### Excerto fornecido:
Dominar e resolver rapidamente é o objectivo. Não importa se as soluções encontradas hoje, aumentarão os problemas de amanhã. E ao contrário do que muitos activistas propalam, o problema não reside exclusivamente nos governos ou nas empresas, reside em todos nós, ocidentais, que usamos, e não abdicamos, das comodidades que a utilização dos combustíveis fósseis nos oferece. Novos valores e ligações entre ciência ecológica e desenvolvimento podem permitir a definição de limites económicos e estratégias sociais e políticas, com base na relação entre homem e recursos. A ciência desenvolvida com base na Ecologia não é marginal ou subordinada porque, pelo contrário, sendo transversal e multidisciplinar, desempenha papel central na solução de problemas ligados ao cumprimento da Agenda 2030 do Desenvolvimento Sustentável.

### Entradas de contorno de áreas rotuladas:
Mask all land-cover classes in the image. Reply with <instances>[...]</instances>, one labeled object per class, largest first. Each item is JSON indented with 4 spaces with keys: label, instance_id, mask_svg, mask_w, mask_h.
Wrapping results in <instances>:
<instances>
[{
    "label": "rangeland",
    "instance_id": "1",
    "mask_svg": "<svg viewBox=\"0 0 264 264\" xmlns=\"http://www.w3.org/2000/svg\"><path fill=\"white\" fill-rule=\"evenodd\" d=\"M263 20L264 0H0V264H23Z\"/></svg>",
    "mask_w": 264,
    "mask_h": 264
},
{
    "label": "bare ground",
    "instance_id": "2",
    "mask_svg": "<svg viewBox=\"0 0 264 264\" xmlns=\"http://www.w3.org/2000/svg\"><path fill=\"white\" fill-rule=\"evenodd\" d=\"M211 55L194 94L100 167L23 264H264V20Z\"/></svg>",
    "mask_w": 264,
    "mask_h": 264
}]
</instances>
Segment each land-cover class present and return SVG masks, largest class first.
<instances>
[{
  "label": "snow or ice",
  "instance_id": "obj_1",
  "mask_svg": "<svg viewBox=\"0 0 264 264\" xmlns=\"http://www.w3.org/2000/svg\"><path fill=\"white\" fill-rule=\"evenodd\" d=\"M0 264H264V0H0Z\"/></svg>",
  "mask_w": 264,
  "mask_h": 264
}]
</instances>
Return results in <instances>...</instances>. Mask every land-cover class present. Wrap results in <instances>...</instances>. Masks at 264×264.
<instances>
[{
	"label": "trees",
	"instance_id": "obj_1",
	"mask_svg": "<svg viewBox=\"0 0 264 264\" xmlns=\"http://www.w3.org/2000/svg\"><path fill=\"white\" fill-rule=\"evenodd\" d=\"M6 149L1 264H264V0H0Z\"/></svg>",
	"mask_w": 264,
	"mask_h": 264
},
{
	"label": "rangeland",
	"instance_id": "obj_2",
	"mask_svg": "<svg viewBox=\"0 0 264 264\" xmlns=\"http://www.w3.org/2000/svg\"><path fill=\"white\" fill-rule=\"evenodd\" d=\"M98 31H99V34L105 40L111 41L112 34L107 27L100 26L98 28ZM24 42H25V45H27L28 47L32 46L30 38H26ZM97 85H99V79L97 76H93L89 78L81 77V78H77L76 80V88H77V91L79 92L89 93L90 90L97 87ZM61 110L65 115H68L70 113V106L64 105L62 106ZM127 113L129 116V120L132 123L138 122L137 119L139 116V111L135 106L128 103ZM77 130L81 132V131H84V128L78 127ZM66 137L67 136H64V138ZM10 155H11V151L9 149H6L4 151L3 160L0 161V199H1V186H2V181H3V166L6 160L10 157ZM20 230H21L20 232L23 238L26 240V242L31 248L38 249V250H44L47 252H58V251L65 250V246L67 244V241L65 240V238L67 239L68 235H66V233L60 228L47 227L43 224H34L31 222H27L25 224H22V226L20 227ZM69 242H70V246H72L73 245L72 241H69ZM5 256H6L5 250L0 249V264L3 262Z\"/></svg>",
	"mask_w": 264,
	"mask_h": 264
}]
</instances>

### Orientação:
Devolva, sem qualquer alteração, o trecho do excerto acima sobre ecologia e desenvolvimento que começa em "Dominar e resolver" e termina em "do Desenvolvimento Sustentável.".

### Resposta ao exercício:
Dominar e resolver rapidamente é o objectivo. Não importa se as soluções encontradas hoje, aumentarão os problemas de amanhã. E ao contrário do que muitos activistas propalam, o problema não reside exclusivamente nos governos ou nas empresas, reside em todos nós, ocidentais, que usamos, e não abdicamos, das comodidades que a utilização dos combustíveis fósseis nos oferece. Novos valores e ligações entre ciência ecológica e desenvolvimento podem permitir a definição de limites económicos e estratégias sociais e políticas, com base na relação entre homem e recursos. A ciência desenvolvida com base na Ecologia não é marginal ou subordinada porque, pelo contrário, sendo transversal e multidisciplinar, desempenha papel central na solução de problemas ligados ao cumprimento da Agenda 2030 do Desenvolvimento Sustentável.